キニー「風雪様にご理解頂けるのは予想外でした」
キニー「テキサスホールデムにおけるゲーム・及び集客や宣伝などは不肖ながら私、キニー・ブラウンと風雪木葉様が担当させて頂きます」
マイク「私はテキサスホールデムの界隈に熟知しています。現在大規模な世界大会をWS社主導で進めていると伺っています」
マイク「世界の頂点13人。及びそれに続くクラス保有者達。彼らを毎回収集させるのでしょうか」
マイク「また、今大会は広告費含め20億円と多額な費用を投入します。単体であればそこまでは大きくありませんが、もしこの額を定期的に行うとなると回収する道筋が見えません」
木葉「初めだけよ。一発で決めるわ」
キニー「はい。次のWSOPは宣伝に多く費用を割き、海外の実力者が優勝するでしょう。初回のみは大々的な広告と順当な結果で構いません」
キニー「予算も白田様の会社を活用するのであくまで巨大な金額は会計上だけですのでご安心ください」
何が言いたいのかは汲み取れた。要するに二回目以降から予算を極端に小さくして、優勝してから大きく騒ぐと。
マイク「毎回テキサスホールデム世界レベルのプレイヤーをゲストに呼ぶとなればそれなりの予算がかかるのではないでしょうか?」
この場にいる誰もがテキサスホールデムに詳しいわけではないので、要所要所は砕いて質問する。
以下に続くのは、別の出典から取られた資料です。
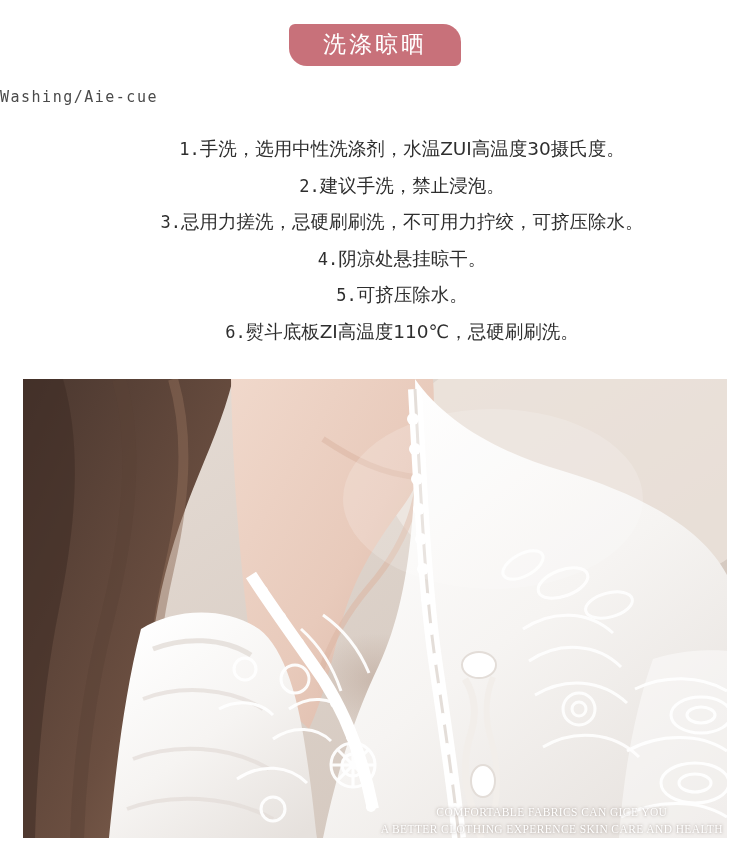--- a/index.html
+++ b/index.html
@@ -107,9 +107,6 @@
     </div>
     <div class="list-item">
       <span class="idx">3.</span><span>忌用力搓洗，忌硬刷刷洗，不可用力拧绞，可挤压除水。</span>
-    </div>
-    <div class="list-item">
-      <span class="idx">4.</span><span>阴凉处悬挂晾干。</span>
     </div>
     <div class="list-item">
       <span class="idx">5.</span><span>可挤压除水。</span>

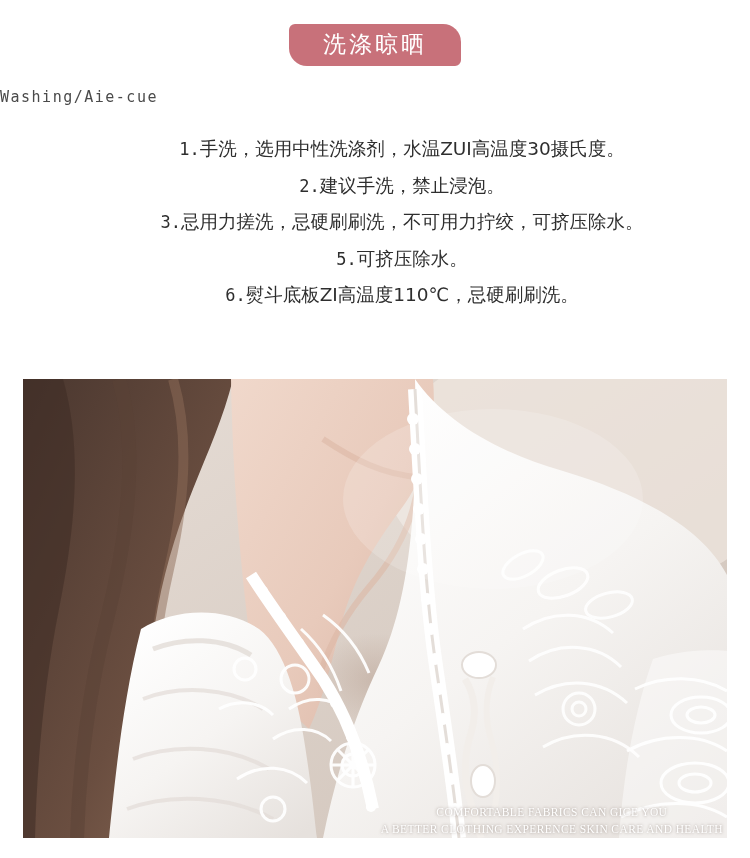--- a/index.html
+++ b/index.html
@@ -77,8 +77,8 @@
   .photo-caption {
     position: absolute;
     right: 4px;
-    bottom: 0;
-    text-align: center;
+    bottom: 18px;
+    text-align: left;
     color: #ffffff;
     font-size: 11.5px;
     letter-spacing: 0.4px;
キニー「ギャラは発生しません。彼らはハイエナ。飼う事は難しいですが餌さえぶら下げれば勝手に集まってくるでしょう」
この男がそう断言するのなら、そういう事なのだろう。
キニー「それにCKならば、ここにもう揃っています」
キニー「至らない私ですが世界大会で唯一連覇を成し遂げた実績に加え過去CKの称号を得ています」
キニー「加えて、一晩で100億を稼いだ現CKの風雪様。この二人が参加して敗れたとなれば、名前負けはしないでしょう」
この二人がテキサスホールデムを担当するということは、そういうことなのだろう。
キニー「それでは風雪様。ここまでのプランと内容、何かご意見や要望はございますか?」
木葉「あんたの喋り方うざいわ」
キニー「ありがとうございます。日本語というのは答えの前に過程を重視するのです」
それから一時間後に、会議は終了する。
20××年10月12日日本時間21時03分。
ウインドソリューション社代表取締役キニー・ブラウン。
ここに、CRポーカー物語を宣言した。